Let $M(X)$ denote the space of signed Radon measures on $X$. For $\mu \in M(X)$ and $f \in C_b(X)$ set $\mu f := \int f \, d\mu$. Denote by $\mathcal{F}$ the collection of nonempty finite subsets of $C_b(X)$ and for $F = \{ f_1, \dots, f_n \} \in \mathcal{F}$ set $U_F = U_{f_1, \dots, f_n} := \{ \mu \in M(X) \mid |\mu f_1| < 1, \dots, |\mu f_n| < 1 \}$. Then $(U_F)_{F \in \mathcal{F}}$ forms a neighborhood base of $0$ for the weak topology in $M(X)$. The set $\mathcal{F}$ is directed by inclusion $F \leq G :\Leftrightarrow F \subseteq G$.

For each $F = \{ f_1, \dots, f_n \} \in \mathcal{F}$ with pairwise disjoint $f_i$ (so that $n = |F|$) let us explicitely construct a measure $\mu_F$ such that $\mathbb{R} \mu_F \subseteq U_F$. Choose $n+1$ points $x_1, \dots, x_{n+1} \in K$ arbitrarily ($x_i \neq x_j$ for $i \neq j$; note that $K$ is infinite) and form the vectors $v_i := (f_1(x_i), \dots, f_n(x_i)) \in \mathbb{R}^n$ for $i = 1, \dots, n+1$. Then these vectors $v_1, \dots, v_{n+1}$ are linearly dependent, so that there are $a_i \in \mathbb{R}$, $i = 1, \dots, n+1$ with some $a_i \neq 0$ such that $a_1 v_1 + \dots + a_{n+1} v_{n+1} = 0$. (Note that it is possible that $v_i = v_j$ for some $i \neq j$).
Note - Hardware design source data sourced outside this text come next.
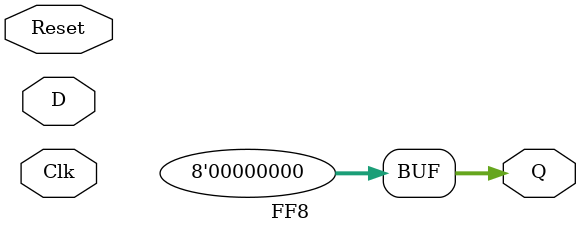
<source format=sv>

module FF8(
  input Clk, Reset,
  input reg [7:0] D,
  output reg [7:0] Q = 8'b0); // Declare and initialize reg
endmodule


</source>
Set $\mu_F := a_1 \delta_{x_1} + \dots + a_{n+1} \delta_{x_{n+1}}$. Then $\mu_F \neq 0$ and $\mu_F f_j = a_1 f_j(x_1) + \dots + a_{n+1} f_j(x_{n+1}) = 0$ for all $j = 1, \dots, n$. Therefore, $\mu_F \in U_F$ and moreover $\mathbb{R} \mu_F \subseteq U_F$. Since the $x_i$ are pairwise disjoint, the total variation of $\mu_F$ is $\lVert \mu_F \rVert = |a_1| + \dots + |a_{n+1}| > 0$.

Set $\nu_F := \frac{n}{\lVert \mu_F \rVert} \mu_F$ so that $\lVert \nu_F \rVert = n = |F|$. Then

• $\nu_F \to 0$ weakly: Let $U$ be a neighborhood of $0$. Then there is $F_0 \in \mathcal{F}$ such that $U_{F_0} \subseteq U$ (the sets $U_F$ form a neighborhood base at $0$). Then for all $F \geq F_0$ (i.e. $F \supseteq F_0$) it holds $a \mu_F \in U_F \subseteq U_{F_0}$ for all $a \in \mathbb{R}$ and therefore $\nu_F \in U_F \subseteq U_{F_0} \subseteq U$.
• $(\nu_F)_{F \in \mathcal{F}}$ is uniformly tight: all the measures $\nu_F$ are concentrated on $K = [0,1]$, so that $|\nu_F|(X \setminus K) = 0$ for all $F \in \mathcal{F}$ and therefore $\sup_{F \in \mathcal{F}} |\nu_F|(X \setminus K) = 0$.
• for any $F_0 \in \mathcal{F}$ the tail net $(\nu_F)_{F \geq F_0}$ is not uniformly bounded since $\lVert \nu_F \rVert = |F|$ is unbounded: for any $r > 0$ there is $F \geq F_0$ such that $|F| \geq r$; therefore $\sup_{F \geq F_0} \lVert \nu_F \rVert = \infty$.